Yhoulam. A: Ce décret est illégal et viole manifestement notre Constitution. Pour donner un exemple, ce décret viole le principe de l’autonomie des îles et porte atteinte à la légitimité et à l’indépendance des gouverneurs. Je rappelle que ces derniers sont élus au suffrage universel direct et qu’ils jouissent, selon la Constitution, de la libre administration et de l’autonomie de gestion. Or, le décret que je conteste précise, à son article 36, que tous les arrêtés des gouverneurs sont visés d’abord par le SGG sous peine de nullité avant leur publication au journal officiel. Comment peut-on permettre à un SGG, puissant qu’il soit, de remettre en cause la libre administration des îles autonomes ? C’est du jamais vu dans un État de droit.

Question: Un point central des débats concerne le pouvoir du Secrétaire Général du Gouvernement d’évaluer et de contrôler les ministres. Pensez-vous qu’il s’agit d’un abus de pouvoir ou est-ce une mesure parfaitement légitime ?

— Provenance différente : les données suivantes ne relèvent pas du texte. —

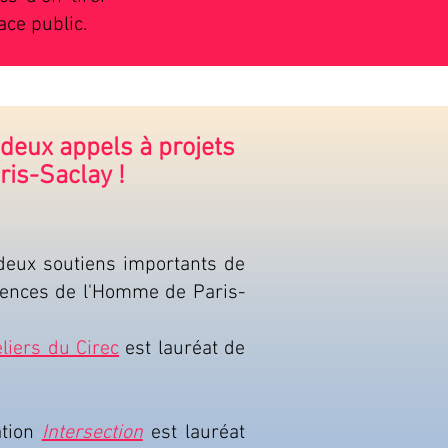
ace public.
 deux appels à projets
ris-Saclay !
deux soutiens importants de
iences de l'Homme de Paris-
eliers du Cirec
est lauréat de
ation
Intersection
est lauréat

Dr M. Rafsandjani: Un abus, c’est peu dire. En réalité, tout dépend de ce qu’on entend par contrôler et évaluer. Si cela suppose que les ministres sont responsables devant le SGG, qu’ils doivent obtenir sa confiance et rendre des comptes sur la politique menée, c’est plus un abus, c’est une violation de la Constitution. La Loi fondamentale est assez claire sur la question. Aux termes de son article 72, contrôler l’action du gouvernement est une prérogative de l’Assemblée de l’Union. Et l’autre autorité devant laquelle l’action du gouvernement pourrait être évaluée, c’est le Président de la République directement dans la mesure où c’est lui qui nomme et donc lui qui révoque les ministres. Le pouvoir de révocation, que ne dispose pas le SGG, suppose en effet un pouvoir d’évaluation et de contrôle. On imagine mal qu’un tel privilège puisse échapper au chef de l’État ou au Parlement même par une délégation volontaire de son titulaire.

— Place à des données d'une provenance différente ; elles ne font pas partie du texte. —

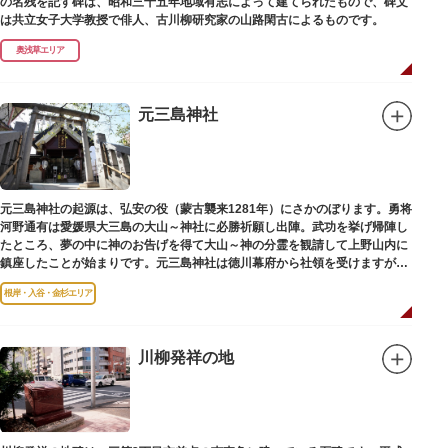
の名残を記す碑は、昭和三十五年地域有志によって建てられたもので、碑文
は共立女子大学教授で俳人、古川柳研究家の山路閑古によるものです。
奥浅草エリア
元三島神社
元三島神社の起源は、弘安の役（蒙古襲来1281年）にさかのぼります。勇将
河野通有は愛媛県大三島の大山～神社に必勝祈願し出陣。武功を挙げ帰陣し
たところ、夢の中に神のお告げを得て大山～神の分霊を観請して上野山内に
鎮座したことが始まりです。元三島神社は徳川幕府から社領を受けますが、
御用地となったために上野から浅草へ移転し、現在の地に至ります。
根岸・入谷・金杉エリア
川柳発祥の地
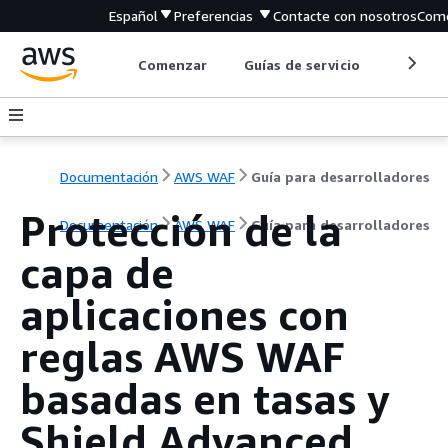
Español
Preferencias
Contacte con nosotros
Come
Comenzar
Guías de servicio
Herrami
Documentación
AWS WAF
Guía para desarrolladores
Protección de la
Documentación
AWS WAF
Guía para desarrolladores
capa de
aplicaciones con
reglas AWS WAF
basadas en tasas y
Shield Advanced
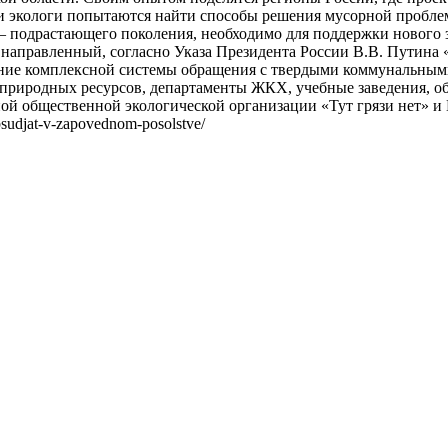
и экологи попытаются найти способы решения мусорной пробле
– подрастающего поколения, необходимо для поддержки нового з
 направленный, согласно Указа Президента России В.В. Путина 
ание комплексной системы обращения с твердыми коммунальными
 природных ресурсов, департаменты ЖКХ, учебные заведения, 
й общественной экологической организации «Тут грязи нет» и 
udjat-v-zapovednom-posolstve/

Yhoulam. A: le fait que le SGG puisse évaluer les membres du Gouvernement constitue une humiliation à l’endroit de ces ministres. Et là encore une fois, ce décret a violé notre Constitution, en ce sens qu’il fait du secrétariat général du gouvernement, une entité supra- gouvernementale. Or, cette entité n’a même pas été prévue par la Constitution ni même par aucune loi. Le fait de permettre au SGG d’évaluer les ministres suppose qu’il devient leur supérieur hiérarchique. Ce qui est contraire à la Constitution. Je rappelle que ces ministres sont nommés par le président. Celui-ci est aussi chef du gouvernement. Il est le seul donc à pouvoir coordonner l’action gouvernementale. Déléguer ce pouvoir à un SGG relève d’une absurdité totale.

Question: Est-ce que c’est un décret ou une loi qui doit modifier lesdites prérogatives ?

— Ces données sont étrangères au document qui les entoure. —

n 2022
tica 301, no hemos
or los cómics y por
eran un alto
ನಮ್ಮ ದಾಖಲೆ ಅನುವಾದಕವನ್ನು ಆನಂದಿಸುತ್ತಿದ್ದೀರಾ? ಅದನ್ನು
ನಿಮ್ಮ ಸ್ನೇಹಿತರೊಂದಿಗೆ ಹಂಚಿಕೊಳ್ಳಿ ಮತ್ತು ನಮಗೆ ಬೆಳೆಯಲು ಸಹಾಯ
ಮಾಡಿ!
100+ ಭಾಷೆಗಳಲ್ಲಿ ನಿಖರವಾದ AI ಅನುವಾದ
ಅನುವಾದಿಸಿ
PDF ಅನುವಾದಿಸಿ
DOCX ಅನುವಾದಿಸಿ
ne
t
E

Dr M. Rafsandjani: L’institution elle-même de SGG n’est prévue ni par la constitution ni par la loi. Les seuls textes qui régissaient cette dernière étaient jusqu’à présent des actes réglementaires, il n’y a donc pas de contre-indication particulière que ces prérogatives soient amendées par décret. Ce n’est pas la première fois, le décret du 17 décembre 2014 a aussi été modifié par décret en 2016. Cependant, la hiérarchie des normes fait du décret l’acte normatif le plus bas de la pyramide et son contenu se doit donc de respecter les lois et surtout la Constitution. Or, comme évoquées plus haut, certaines prérogatives sont potentiellement en contradiction avec les exigences de la Constitution.

Yhoulam. A: il y a trois possibilités: soit de saisir la Cour suprême (section administrative) en vue d’obtenir son annulation pour illégalité. Soit le président retire son décret et édicte un nouveau décret confirmé à la Constitution. Soit d’attendre que l’Assemblée nationale adopte un texte d’organisation du secrétariat général du gouvernement et qui préciserait les missions du SGG. Pour ma part, Azali doit revoir son décret le plus rapidement possible.